Serdar Yüksel
Professor, Chair of Mathematics & Engineering
| Office: | Jeffery Hall, Rm. 415 |
|---|---|
| Phone: | (613) 533-2429 |
| Email: | yuksel@queensu.ca |
| Website: | |
| Research: | Stochastic control theory, stochastic dynamical systems, robustness and learning, information theory, multi-agent systems |
Degrees & Accolades:
Ph.D. (University of Illinois at Urbana-Champaign)
M.Sc. (University of Illinois at Urbana-Champaign)
B.Sc. (Bilkent University)
Research Profile:
Our research is on the interaction of control, information, and probability theories and their various application areas.
On stochastic control; we are interested in the optimization of and stochastic stability for controlled Markovian systems, decentralized stochastic control, networked control, robust stochastic control, reinforcement and empirical learning, and approximation methods in stochastic control. Stochastic networked control systems under information constraints has been a recurring theme for our research.
On information theory; we are interested in zero-delay source and channel coding, information theory for systems with feedback, stochastic stability and ergodicity properties, and applications in networked control.
On probability theory and applications; we are interested in the theory of Markov processes, stochastic stability of dynamical systems, and ergodic theory. Recently, we have been interested in exploring connections between the ergodic theory of dynamical systems, information theory, and control.
Research Areas:
My research focuses on stochastic control theory, probability theory and information theory, and their applications. Some of the problems we work on are the following:
Problem 1 – Stochastic Control and Analysis in Complex Systems: Many stochastic systems are complex, with incomplete models, incorrect priors, non-Markovian dynamics, and with only partial or decentralized information. These may include incompletely specified dynamics where a decision maker may have full state information or partial information, or multiagent systems with decentralized and local information, and with either discrete-time or continuous-time dynamics. Our group develops probability and control theoretic methods to arrive at near optimal solutions for such complex systems, and their robustness and approximation properties.
Problem 2 – Learning Theory for Stochastic Control: Reinforcement learning theory allows for arriving at near optimal solutions for problems whose dynamics are unknown or which are too challenging to analytically solve. Empirical learning and Bayesian learning may lead to policies which are near optimal in the presence of data under technical conditions. Many fundamental open problems remain for systems with general state and action spaces and information structures.

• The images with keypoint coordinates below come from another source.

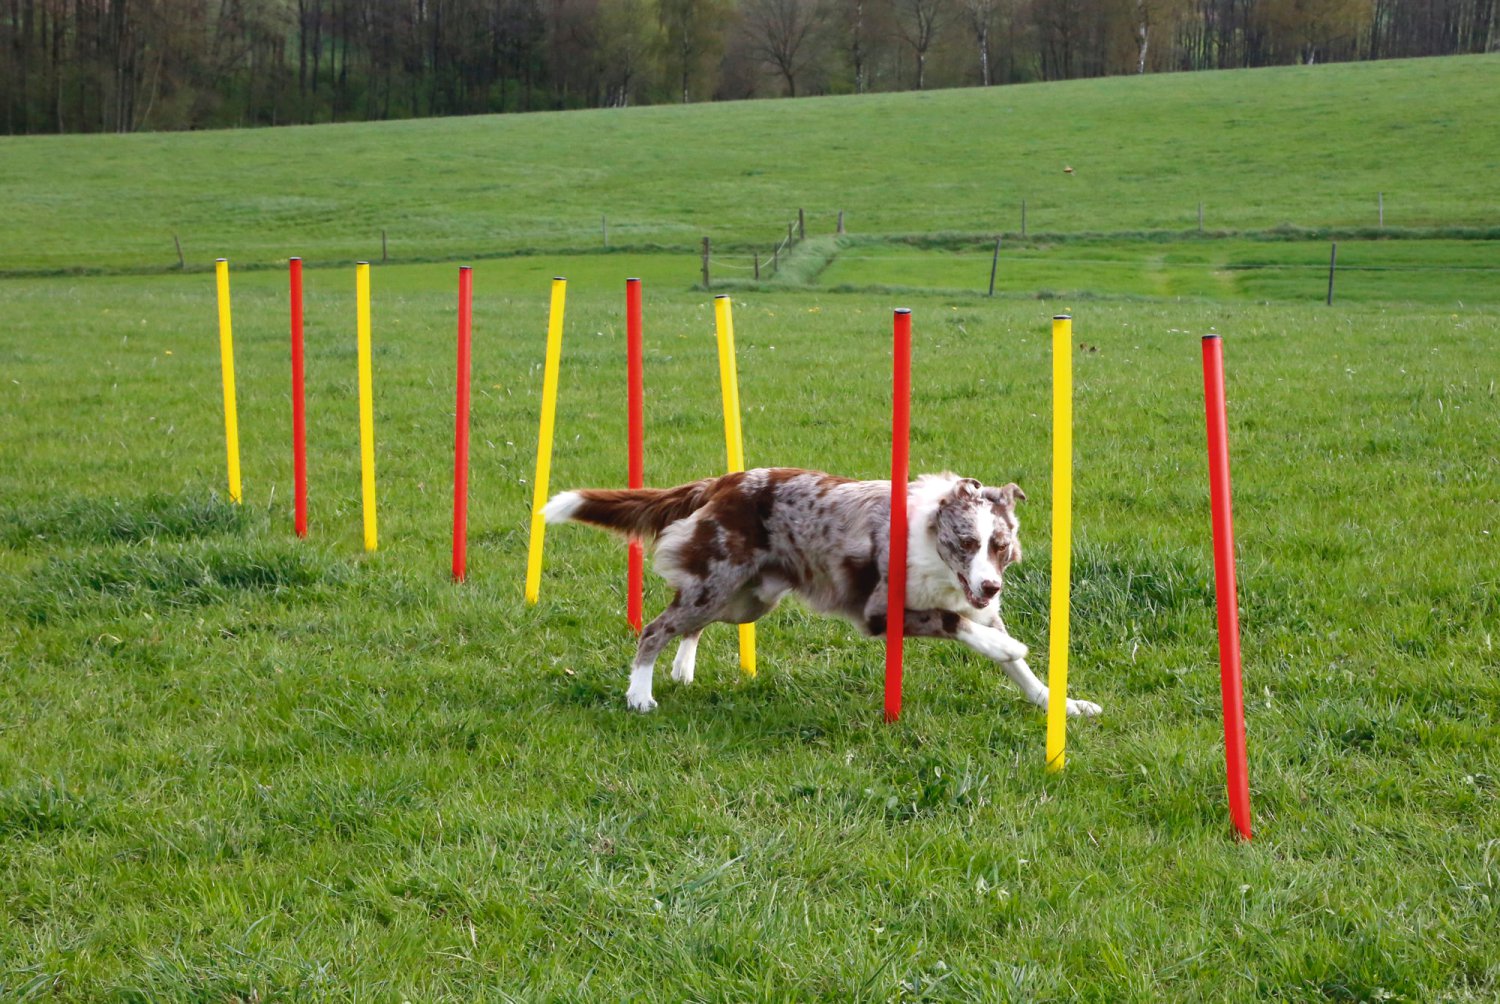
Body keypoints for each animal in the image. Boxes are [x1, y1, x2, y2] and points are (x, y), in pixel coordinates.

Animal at [549, 465, 1104, 717]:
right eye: (968, 542)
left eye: (1001, 546)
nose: (990, 585)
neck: (932, 544)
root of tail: (726, 481)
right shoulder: (882, 612)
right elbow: (963, 626)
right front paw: (1009, 646)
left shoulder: (978, 604)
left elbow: (1020, 670)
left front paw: (1061, 705)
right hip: (718, 583)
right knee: (654, 628)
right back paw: (639, 695)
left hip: (746, 601)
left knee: (689, 626)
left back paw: (682, 669)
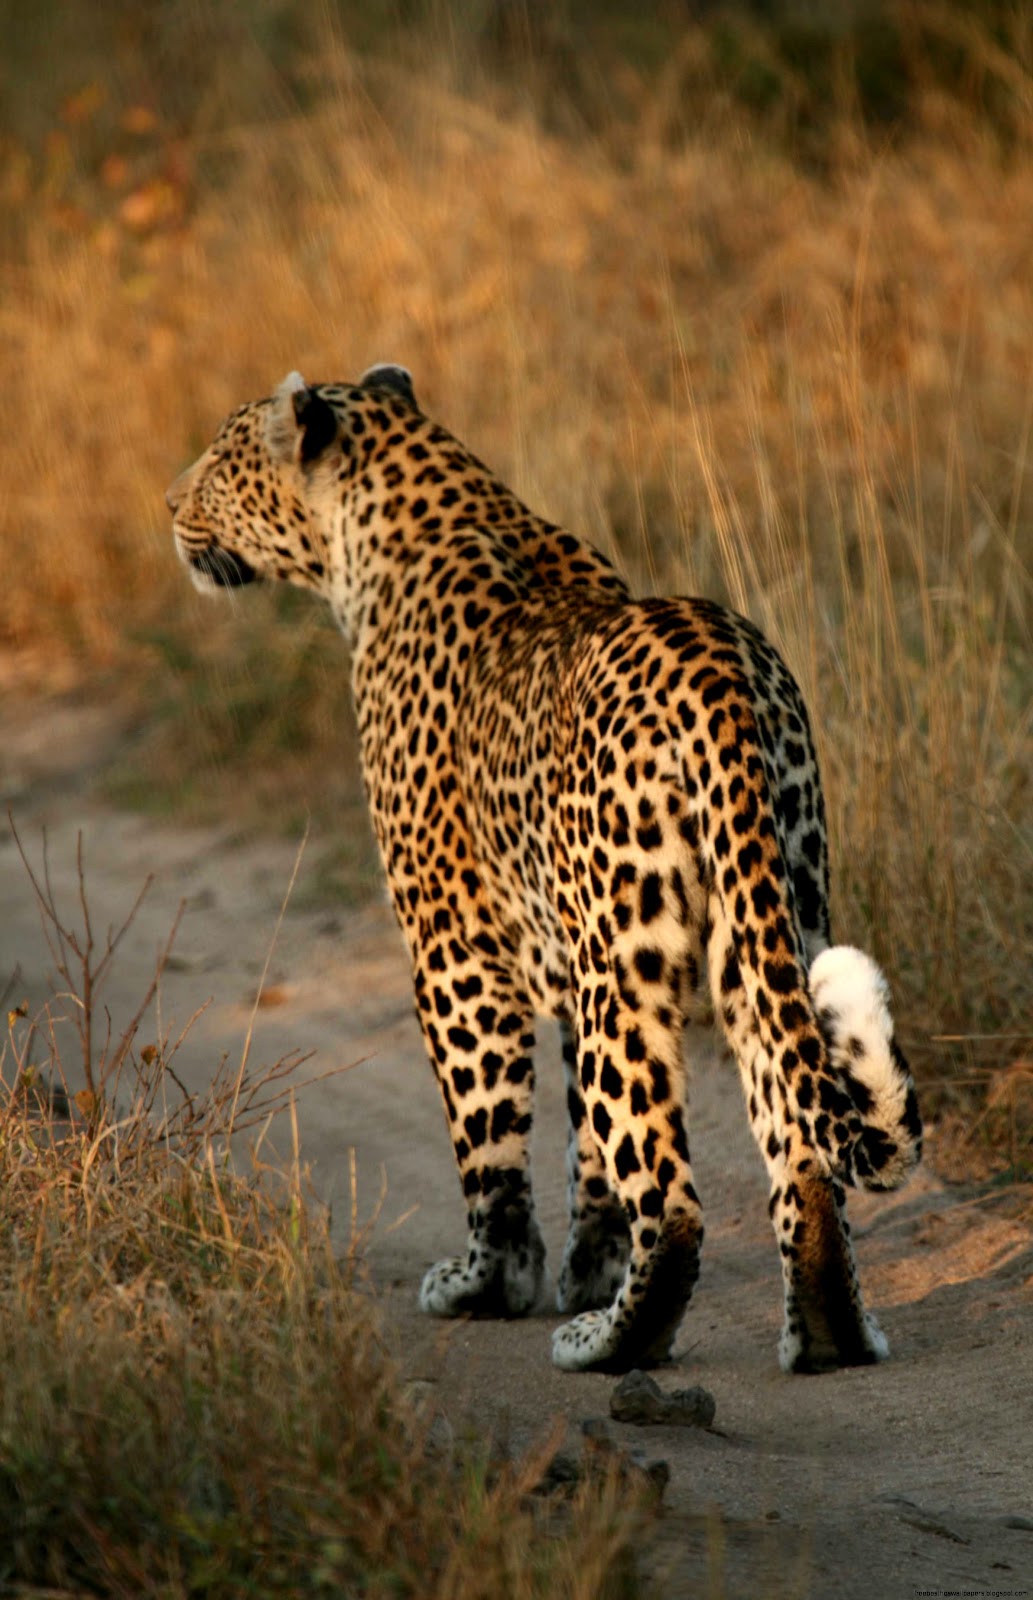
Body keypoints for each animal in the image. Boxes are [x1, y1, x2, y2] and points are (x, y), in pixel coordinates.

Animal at [167, 364, 922, 1374]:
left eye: (221, 460)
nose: (170, 503)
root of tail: (721, 668)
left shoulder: (453, 949)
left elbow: (486, 1132)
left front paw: (491, 1282)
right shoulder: (562, 945)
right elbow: (585, 1154)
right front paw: (587, 1267)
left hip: (629, 965)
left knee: (673, 1199)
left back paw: (608, 1344)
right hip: (771, 911)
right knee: (796, 1141)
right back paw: (826, 1333)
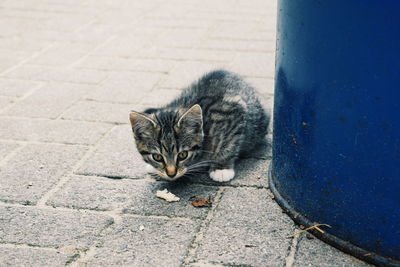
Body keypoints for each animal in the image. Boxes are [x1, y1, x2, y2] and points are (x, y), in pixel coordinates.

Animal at [130, 70, 270, 183]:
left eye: (183, 155)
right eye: (157, 157)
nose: (171, 174)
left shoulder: (231, 113)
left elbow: (229, 143)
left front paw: (221, 167)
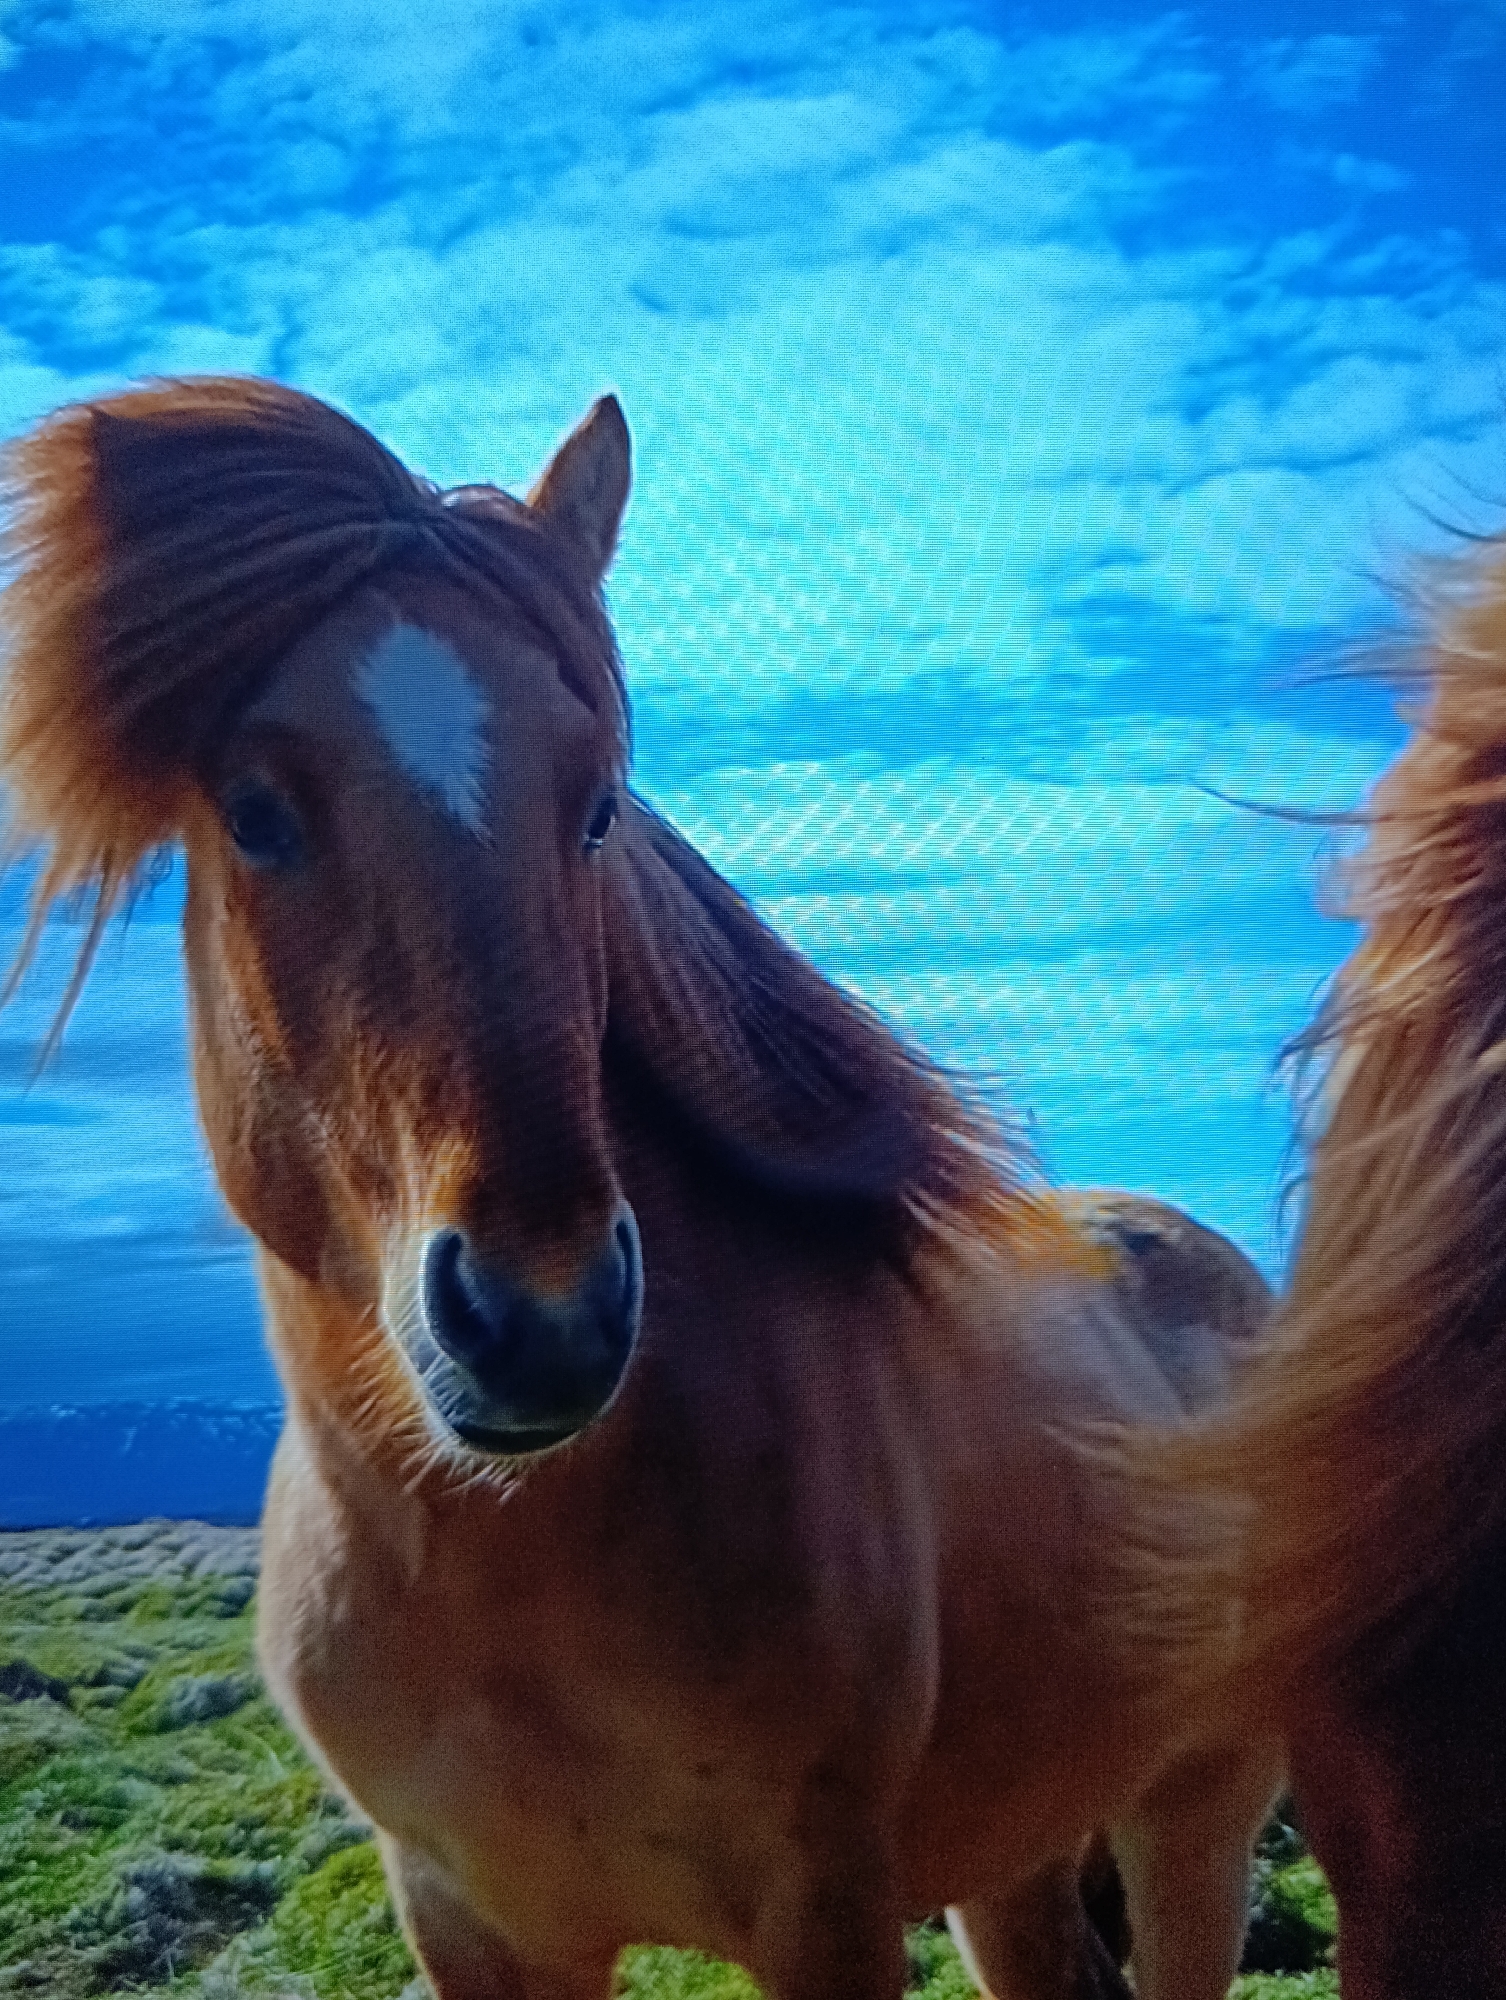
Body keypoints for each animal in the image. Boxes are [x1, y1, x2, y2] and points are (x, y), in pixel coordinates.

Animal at [0, 376, 1281, 2000]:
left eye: (597, 804)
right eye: (252, 811)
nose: (541, 1317)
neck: (512, 1558)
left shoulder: (830, 1908)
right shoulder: (464, 1916)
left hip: (1201, 1808)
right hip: (1020, 1848)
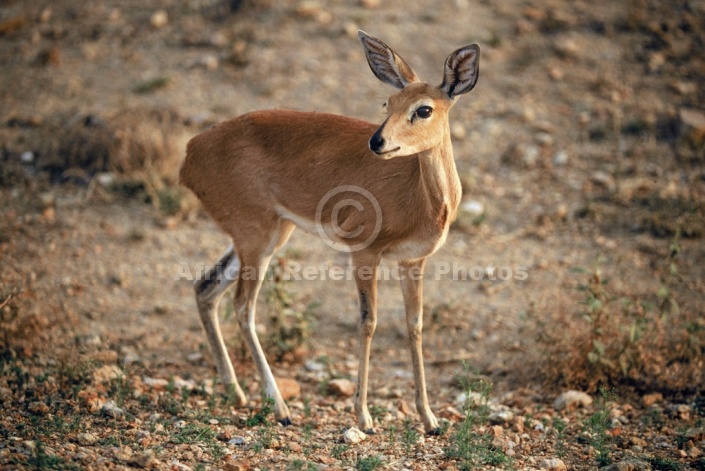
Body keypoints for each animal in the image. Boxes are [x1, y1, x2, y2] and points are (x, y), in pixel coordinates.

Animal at [179, 30, 482, 436]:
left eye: (423, 109)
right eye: (387, 102)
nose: (377, 142)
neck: (420, 196)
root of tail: (191, 152)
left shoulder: (413, 262)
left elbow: (415, 325)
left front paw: (429, 419)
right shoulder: (364, 254)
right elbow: (368, 322)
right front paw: (364, 417)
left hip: (268, 236)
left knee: (206, 288)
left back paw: (237, 393)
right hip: (257, 239)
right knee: (243, 306)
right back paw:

Problem 3 – Interaction between Control and Information: There is an intrinsic relation between information and control, and related areas such as game theory. One has to optimally utilize partial information to generate decisions, sometimes via non-linear filtering. The transmission of information over measurement channels may be part of a problem, leading to an information theoretic angle. For some problems, value of additional information is always positive; but for some (in game theory) this may not be the case. Our group works on this relation in a variety of contexts.